The prevalence of intrinsically disordered polypeptides (IDPs) and protein regions in structural biology has prompted the recent development of molecular dynamics (MD) force fields for the more realistic representations of such systems. Using experimental NMR backbone scalar 3J-coupling constants of the intrinsically disordered proteins alpha-synuclein and amyloid-beta in their native aqueous environment as a metric, we compare the performance of four recent MD force fields, namely AMBER ff14SB, CHARMM C36m, AMBER ff99SB-disp, and AMBER ff99SBnmr2, by partitioning the polypeptides into an overlapping series of heptapeptides for which a cumulative total of 276 us MD simulations are performed.

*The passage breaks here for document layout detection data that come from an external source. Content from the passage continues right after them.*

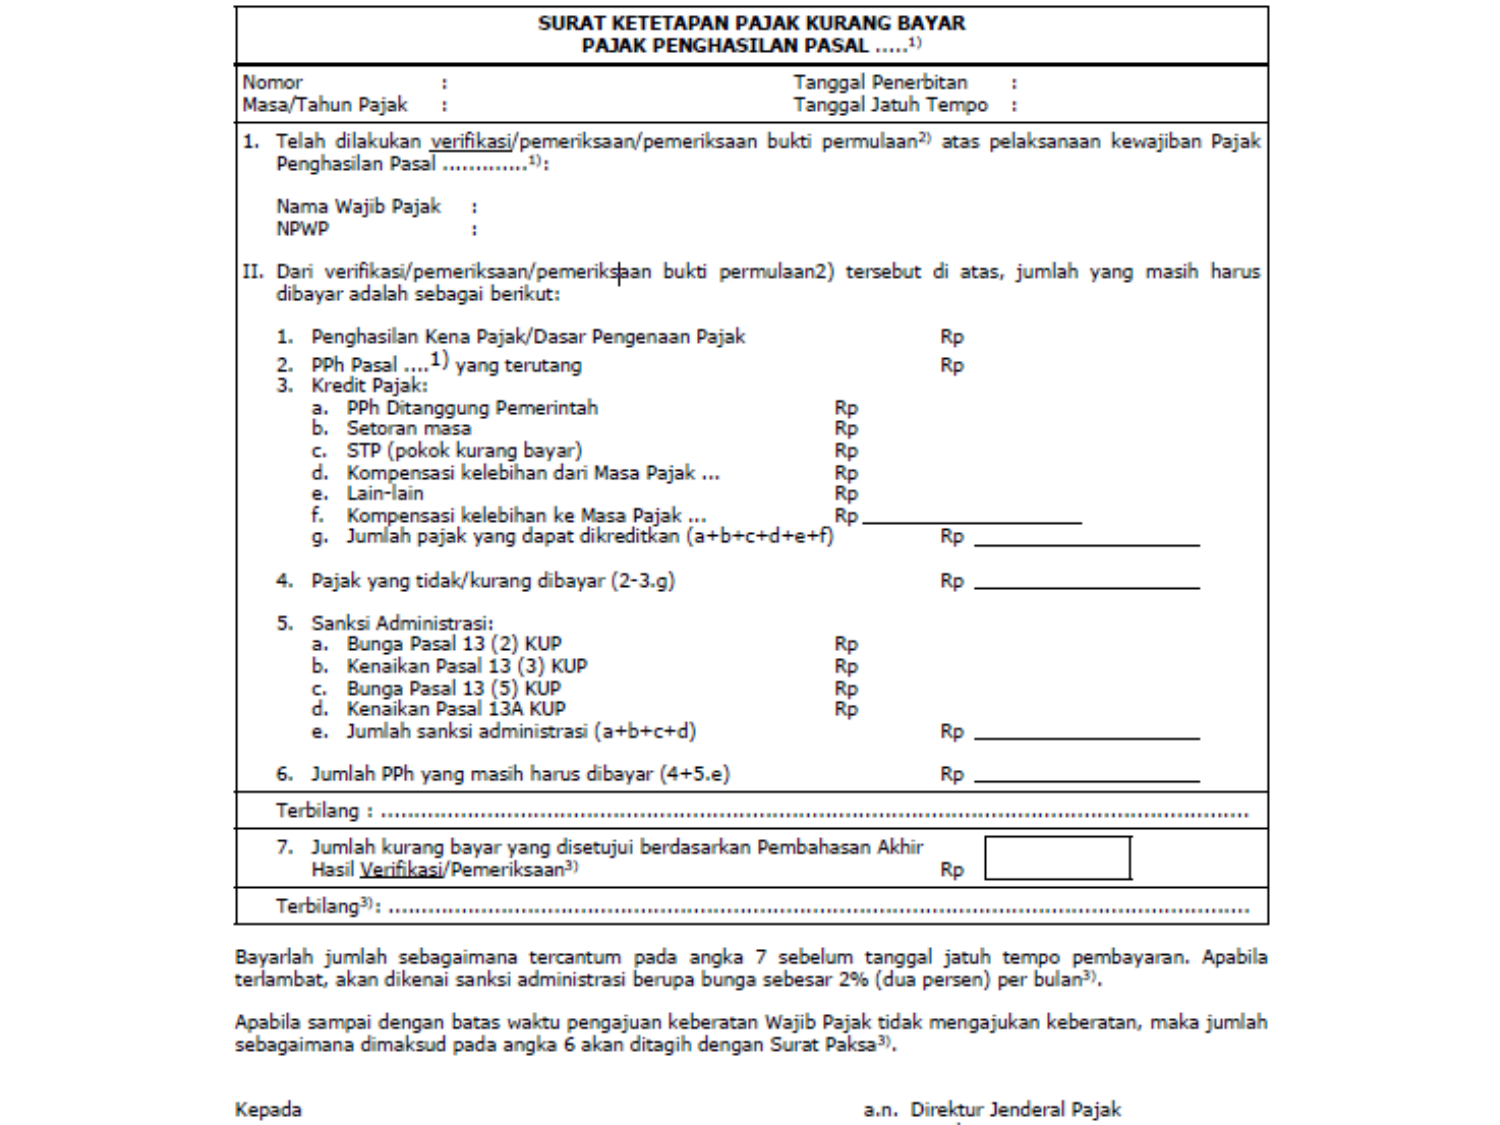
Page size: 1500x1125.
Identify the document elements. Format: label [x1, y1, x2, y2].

picture [229, 0, 1276, 1125]
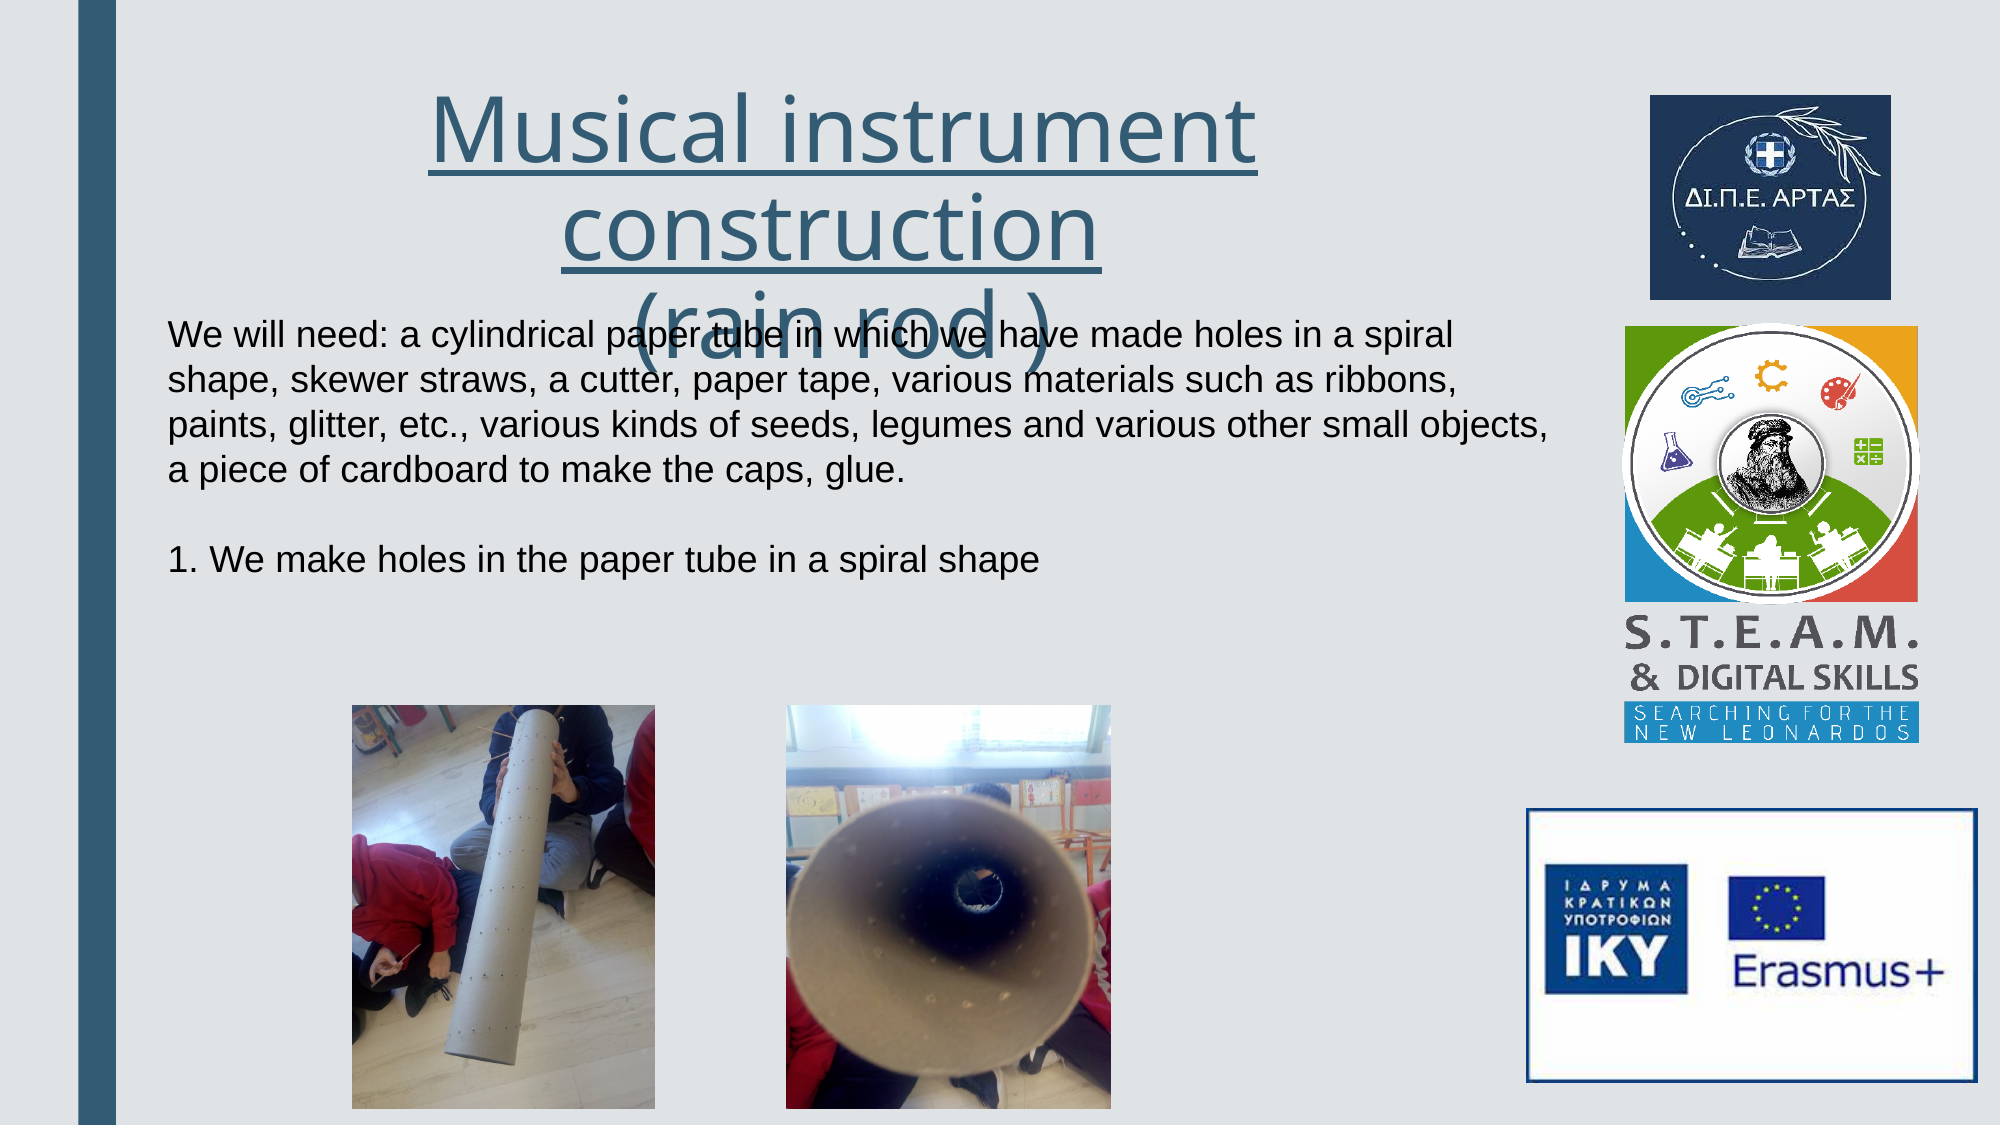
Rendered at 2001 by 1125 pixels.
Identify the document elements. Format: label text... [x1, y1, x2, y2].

text_box We will need: a cylindrical paper tube in which we have made holes in a spiral shape, skewer straws, a cutter, paper tape, various materials such as ribbons, paints, glitter, etc., various kinds of seeds, legumes and various other small objects, a piece of cardboard to make the caps, glue. 1. We make holes in the paper tube in a spiral shape [152, 302, 1578, 588]
title Musical instrument construction (rain rod ) [130, 76, 1556, 257]
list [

The results show substantial differences between the different force fields at the individual residue level. Except for ff99SBnmr2, the force fields systematically underestimate the scalar 3J(HN,Ha) couplings, due to an underrepresentation of beta-conformations and an overrepresentation of either alpha- or PPII conformations. The study demonstrates that the incorporation of coil library information in modern molecular dynamics force fields, as shown here for ff99SBnmr2, provides substantially improved performance and more realistic sampling of local backbone phi,psi dihedral angles of IDPs as reflected in good accuracy of computed scalar 3J(HN,Ha)-couplings with < 0.5 Hz error. Such force fields will enable a better understanding how structural dynamics and thermodynamics influence IDP function. Although the methodology based on heptapeptides used here does not allow the assessment of potential intramolecular long-range interactions, its computational affordability permits well-converged simulations that can be easily parallelized. This should make the quantitative validation of intrinsic disorder observed in MD simulations of polypeptides with experimental scalar J-couplings widely applicable.